Patients receiving treatment for cancer often experience changes in sexual functioning but may be hesitant to ask questions. This article focuses on ways in which nurses can support patients and their partners and address their concerns through various evidence-based interventions.
At a Glance
- Sexuality, as well as how it is affected by cancer and its treatment, is an important aspect of holistic nursing care.
- Sexuality is not often brought up by nurses because of concern about a lack of evidence-based interventions.
- Many of the skills needed to inquire about sexual concerns are those that nurses use daily: active listening, sensitivity, and knowledge about how cancer and its treatment can physiologically affect sexual functioning.
Soon after 54-year-old M.J. was diagnosed with unresectable ovarian cancer, for which she would be receiving chemotherapy, a clinical nurse specialist (CNS) was consulted by M.J.’s gynecologic oncologist to work with her.
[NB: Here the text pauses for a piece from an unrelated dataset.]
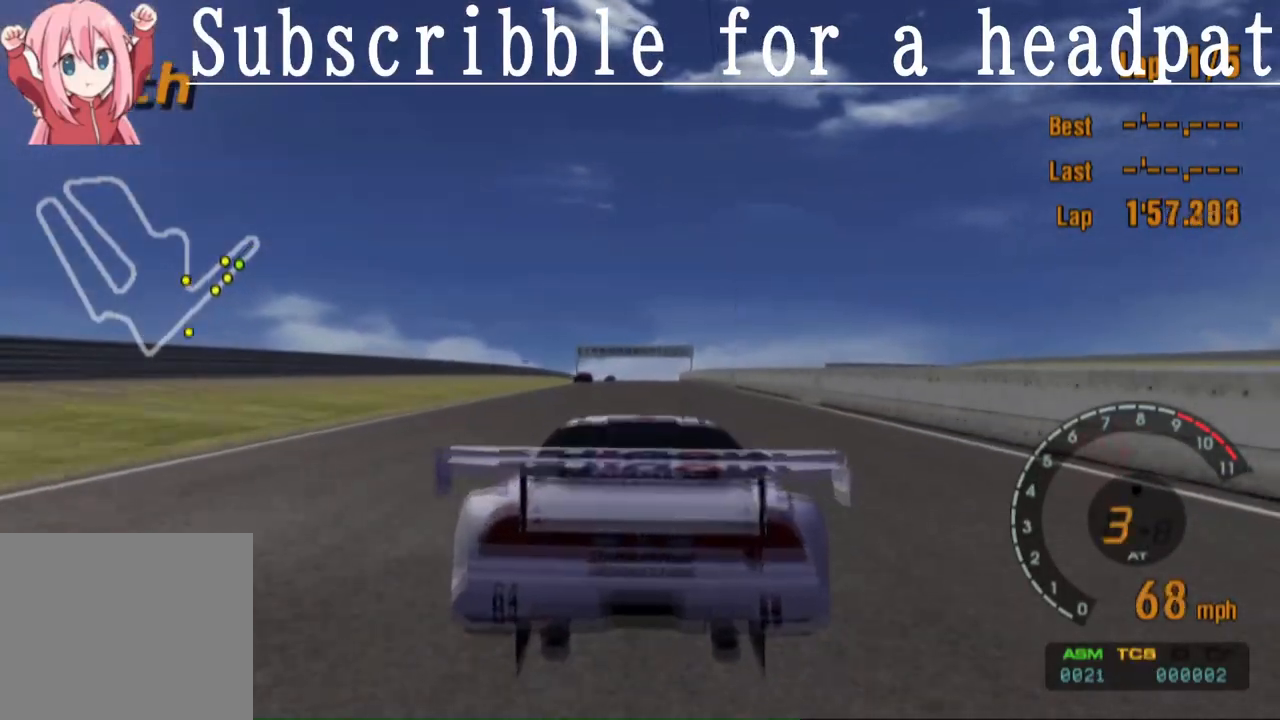
{"buttons": ["CROSS"], "left_stick": "center", "right_stick": "center", "events": []}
After the CNS handed M.J. and her husband a business card at their intial meeting, M.J. raised her eyebrows and shushed her husband when he commented that the card mentioned “human sexuality.” M.J. also noted that she and her husband were deeply religious. The CNS explained that sexuality often can be affected by cancer and its treatment, and then stopped the conversation about sexuality and focused on working with the couple to provide support and information about the diagnosis, possible side effects, and coping. As trust built, M.J. asked, “How can cancer affect sexuality?” but immediately noted she did not have time to discuss that subject at the moment.
When M.J. experienced bleeding and pain with coitus, the couple made an appointment with the CNS. During the assessment, M.J. noted that prior to diagnosis, she had vaginal dryness and pain during coitus with deep thrusts. When asked about changes in her libido, M.J. became highly offended, remarking that, as a wife, she absolutely wanted to engage in coitus with her husband. M.J.’s husband reminded his wife that the CNS had to ask such questions to help the couple. In addition, the CNS explained that she had asked about libido because having pain with intercourse can affect libido and has nothing to do with how much a woman loves her husband.
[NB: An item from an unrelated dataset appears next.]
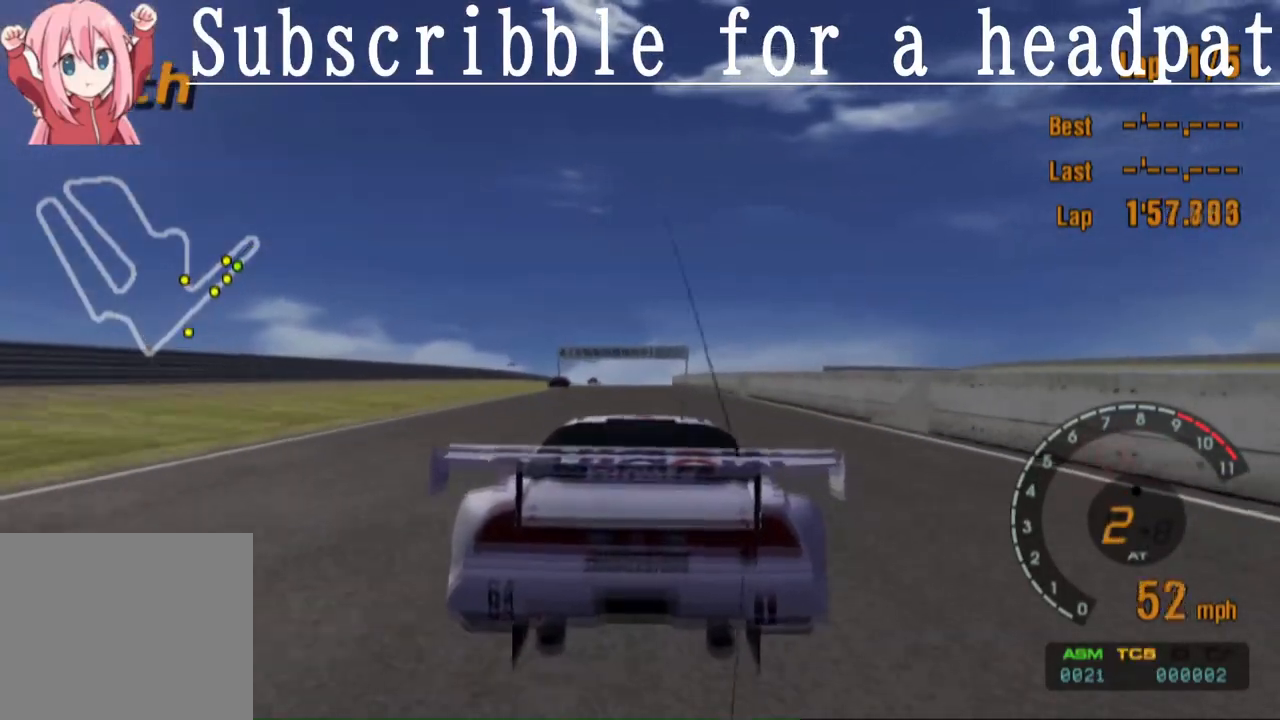
{"buttons": ["CROSS"], "left_stick": "center", "right_stick": "center", "events": []}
Tearful, M.J. stressed that, as a Puerto Rican Catholic woman, the subject was very difficult to discuss and that it was her first time doing so. The CNS acknowledged M.J.’s comments and thanked M.J. for the honor of working with her and her husband during their cancer journey. The verbal acknowledgement seemed to help M.J., and the CNS explored the couple’s understanding of how the cancer and the chemotherapy treatment could affect sexual functioning. The CNS emphasized that the brain is the most important sex organ, and that M.J. needed to teach her brain that sexual activity is safe, not painful.
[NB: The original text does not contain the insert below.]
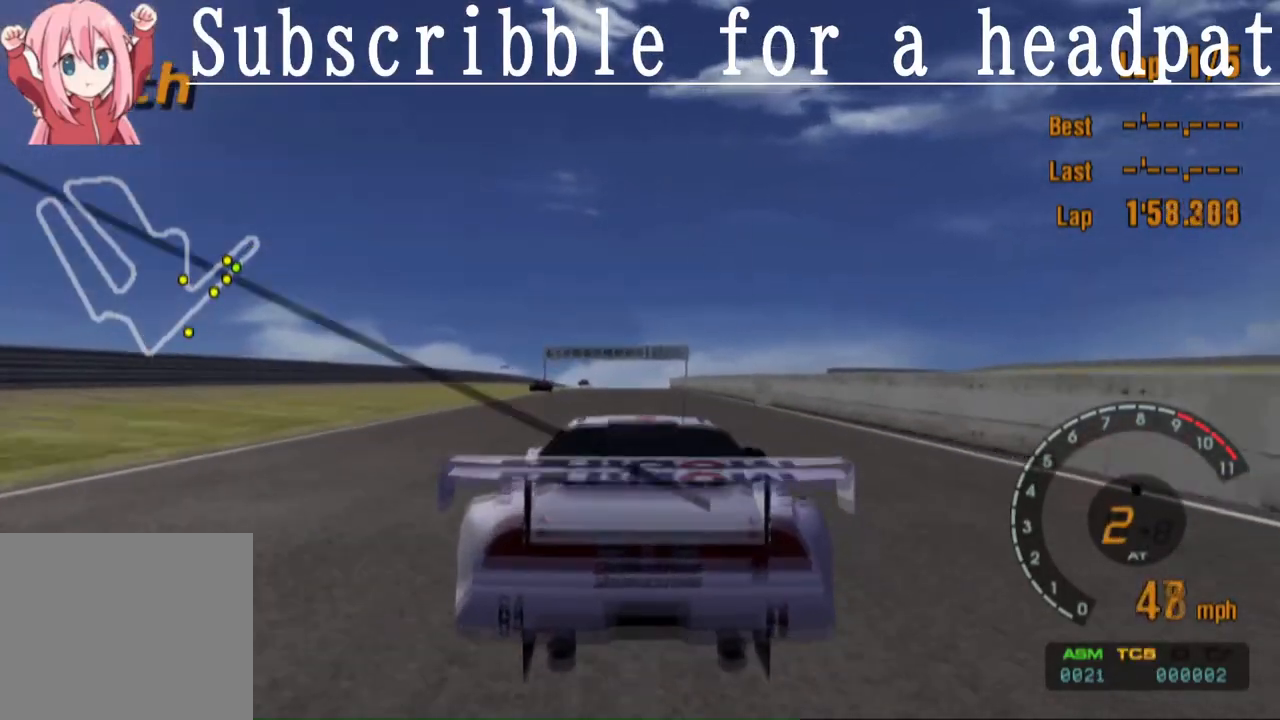
{"buttons": ["CROSS"], "left_stick": "center", "right_stick": "center", "events": []}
Because cancer and its treatment can have a significant impact on sexual functioning, every oncology nurse must be comfortable with the topic to be able to appropriately assess, intervene, or refer patients. To normalize the topic, nurses should create an environment that provides opportunities for discussion and encourages patients to ask about changes in sexuality (e.g., business cards, books about sexuality in the clinic office).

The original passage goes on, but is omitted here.